A rejeição local aos Jogos de Tóquio acabou influenciando decisões nunca antes vistas na história dos Jogos Olímpicos. A primeira partiu dos próprios patrocinadores, que tentam diminuir a associação de suas marcas ao evento. Nesta segunda-feira (19), Akio Toyoda, presidente da Toyota – maior patrocinadora da competição – anunciou que não participará da abertura dos jogos. “As Olimpíadas estão se tornando um evento que não conquistou a compreensão do público”, afirmou a empresa em comunicado.

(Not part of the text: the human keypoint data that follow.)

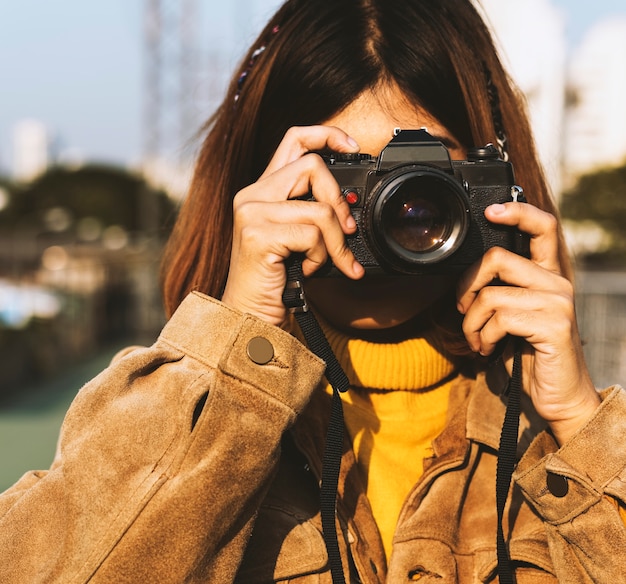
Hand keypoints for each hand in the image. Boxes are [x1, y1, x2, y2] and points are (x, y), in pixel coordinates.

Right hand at [221, 126, 364, 326]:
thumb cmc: (276, 280)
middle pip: (313, 167)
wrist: (250, 315)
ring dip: (335, 243)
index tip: (352, 146)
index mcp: (262, 190)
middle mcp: (252, 195)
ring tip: (324, 262)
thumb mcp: (296, 239)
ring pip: (319, 208)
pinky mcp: (258, 234)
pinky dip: (320, 257)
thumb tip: (347, 208)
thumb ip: (310, 212)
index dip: (327, 135)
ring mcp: (252, 212)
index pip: (294, 139)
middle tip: (347, 231)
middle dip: (339, 203)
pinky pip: (312, 234)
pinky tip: (305, 271)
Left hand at [456, 202, 600, 444]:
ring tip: (476, 340)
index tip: (490, 210)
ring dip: (471, 322)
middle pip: (497, 257)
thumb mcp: (513, 316)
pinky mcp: (554, 325)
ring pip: (490, 294)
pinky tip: (488, 350)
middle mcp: (557, 282)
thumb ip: (502, 290)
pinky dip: (483, 337)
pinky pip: (499, 319)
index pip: (543, 226)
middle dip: (466, 285)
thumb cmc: (529, 355)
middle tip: (461, 310)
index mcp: (548, 274)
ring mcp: (558, 302)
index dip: (516, 211)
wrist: (559, 395)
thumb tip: (468, 278)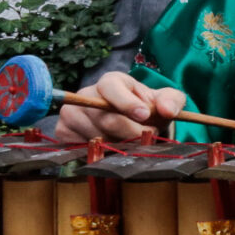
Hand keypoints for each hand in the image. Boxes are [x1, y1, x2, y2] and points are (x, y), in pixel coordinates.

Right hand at [51, 74, 189, 143]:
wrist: (131, 124)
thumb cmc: (147, 109)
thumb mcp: (166, 101)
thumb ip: (171, 101)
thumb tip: (166, 110)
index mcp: (111, 81)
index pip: (111, 87)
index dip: (127, 102)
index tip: (145, 115)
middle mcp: (86, 94)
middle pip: (105, 117)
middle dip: (131, 131)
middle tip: (147, 138)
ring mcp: (71, 113)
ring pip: (95, 136)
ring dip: (118, 144)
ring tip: (130, 141)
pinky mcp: (63, 132)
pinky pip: (82, 147)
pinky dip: (101, 152)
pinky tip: (112, 147)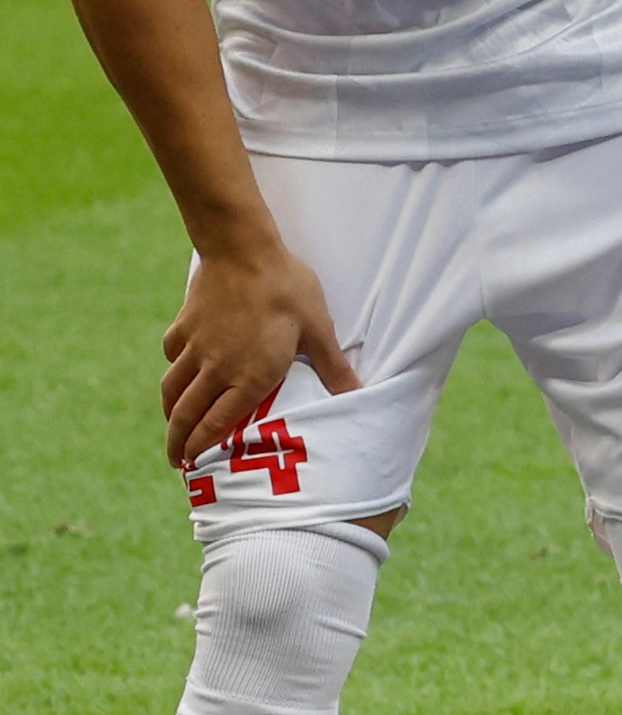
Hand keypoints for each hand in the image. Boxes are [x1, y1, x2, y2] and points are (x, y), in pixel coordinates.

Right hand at [162, 236, 355, 469]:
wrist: (242, 250)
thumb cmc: (286, 290)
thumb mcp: (319, 329)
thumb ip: (333, 367)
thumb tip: (358, 395)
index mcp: (250, 376)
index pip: (218, 424)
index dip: (202, 447)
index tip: (192, 464)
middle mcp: (216, 368)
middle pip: (186, 414)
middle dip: (178, 442)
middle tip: (176, 461)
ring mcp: (195, 348)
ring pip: (173, 389)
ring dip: (170, 413)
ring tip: (172, 426)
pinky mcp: (183, 327)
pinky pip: (173, 357)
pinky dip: (173, 370)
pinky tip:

No dia 08 de julho, o governo japonês já havia feito um anúncio mais polêmico: decidiu vetar a presença de torcidas nos estádios, quando quase 1 milhão de ingressos já haviam sido comercializados a preços populares, numa queda de receita estimada em U$ 815 milhões. E a arrecadação que viria dos gastos turísticos na cidade também foi perdida com as restrições impostas pela pandemia.

A despeito de tudo isso, as Olimpíadas de Tóquio começam esta semana: já na terça (20) teremos a primeira partida da competição: um duelo de softbol entre os times do anfitrião Japão contra a Austrália, às 21h, horário de Brasília. A abertura oficial acontece na sexta (23), a partir das 8h da manhã no Brasil.